Bu cümleden sonra günümüz koşulları ile metni birleştirip hüzünle derin bir nefes almamak ise imkânsız.
Vasallığa giriş ve vasallıktan kurtuluş, ikinci üstünlük devresinin başlangıcı sekiz ve dokuzuncu bölümleri oluşturmakta.
Onuncu bölümde Hunların kültür ve teşkilat yapıları detaylı olarak ele alınmakta. Bozkır hayatının insan ve kültür üzerine etkileri geniş bir çerçeveden ele alınmış. Köklerimizde bozkır yaşamı olsa da yerleşik hayat ve coğrafyamız o yaşam ve kültüre dair çok şeyi kültürel hafızamızdan silmiş. Bu bölümü okurken kitabın kapak fotoğrafındaki gibi, ileriye koşan atın üstündeki gelecek oku, geçmişte kalan zamanın kapısını tıklattırıp misafir ediyor sanki sizi.
On birinci bölüm ise tüm bölümlerin ve konuların detaylı bir şekilde yorumlanıp sonuç olarak verildiği bir kısım. At kültüründen mitolojik unsurlara, devlet yönetiminden sosyolojiye o döneme dair neyi arıyorsanız aradığınızı bulabiliyorsunuz.
Sonuç olarak bu kitabı okuduğumda fikrimi soranlara sadece şunu dedim. Bu kadar üst düzey akademik bir kitap, bu kadar basit, sade ve akıcı da olabiliyormuş. Ama bu sizi sakın yanıltmasın. Kitap elinize alıp vapurda, metroda, otobüste 10-15 dakikalığına okuyabileceğiniz bir kitap değil. Ya da elinizde çay kahve kısa anlarınızı doldurmaz.

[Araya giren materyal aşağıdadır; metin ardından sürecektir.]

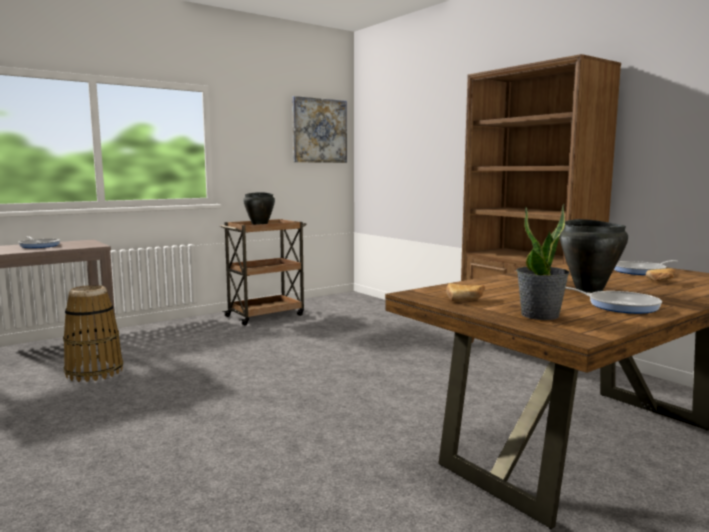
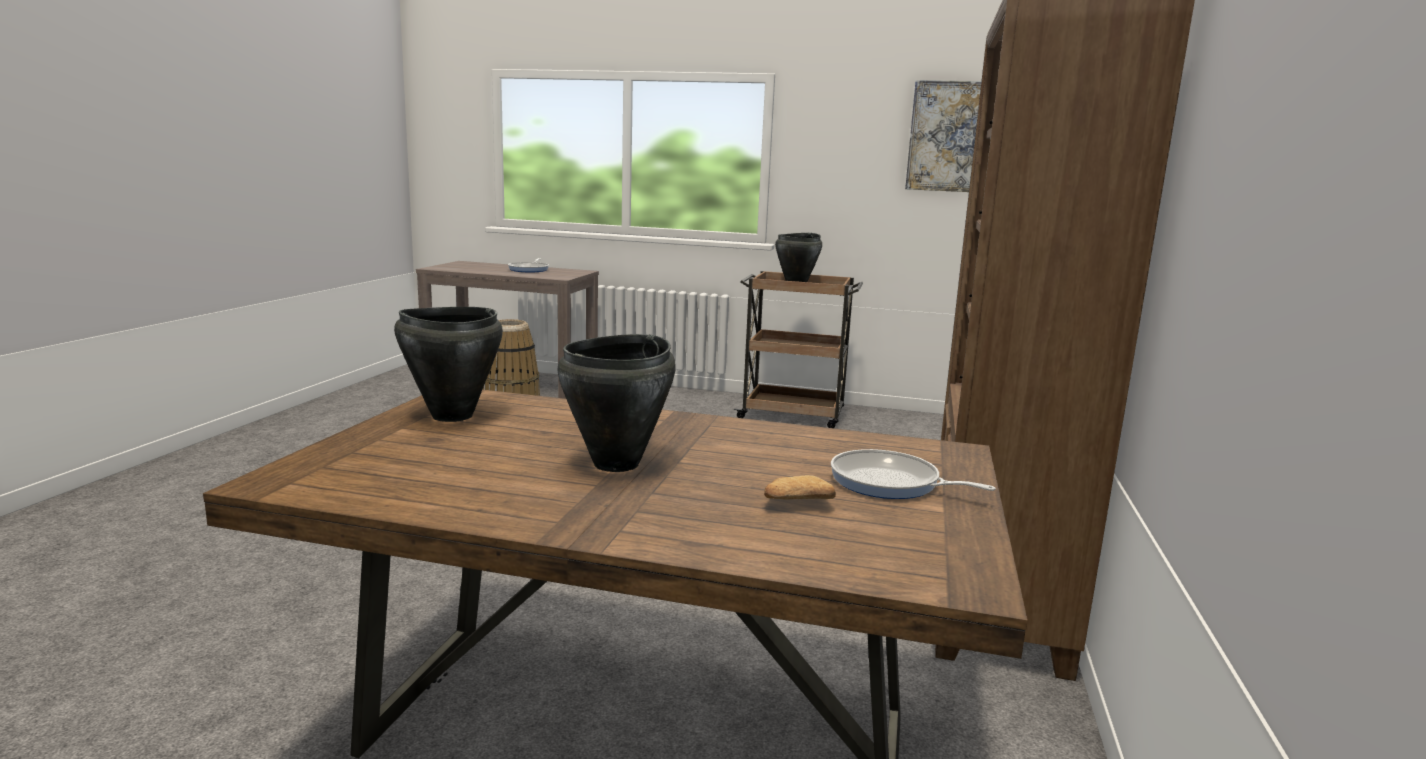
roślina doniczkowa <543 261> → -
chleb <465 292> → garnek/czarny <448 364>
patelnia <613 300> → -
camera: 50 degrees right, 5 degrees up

Bu kitabı yazan, okurken size şunu hissettiriyor; ben elimde çay kahve, çalakalem yazmadım. Kılı kırk yardım. Siz de lütfen o titizlikle, o dikkati bana vererek okuyun. Bu kitap kendini o titizlikle okutturan, her daim güncel hayatla bağdaştırarak istifade edebileceğiniz temel bir kaynak.
Ben tarih kitabı okuyamıyorum, çok sıkılıyorum diyenlere özellikle tavsiye ederim. Bir kere elinize alın. Kitabın konusu ve üslûbu sizi âdeta efsunluyor. Artık geçmişe mi yolculuğa çıkarsınız yoksa geçmişten bugünü mü yorumlarsınız sizin ilgi ve bilginize kalmış.
Kaleminize, yüreğinize, emeğinize sağlık Konuralp Ercilasun.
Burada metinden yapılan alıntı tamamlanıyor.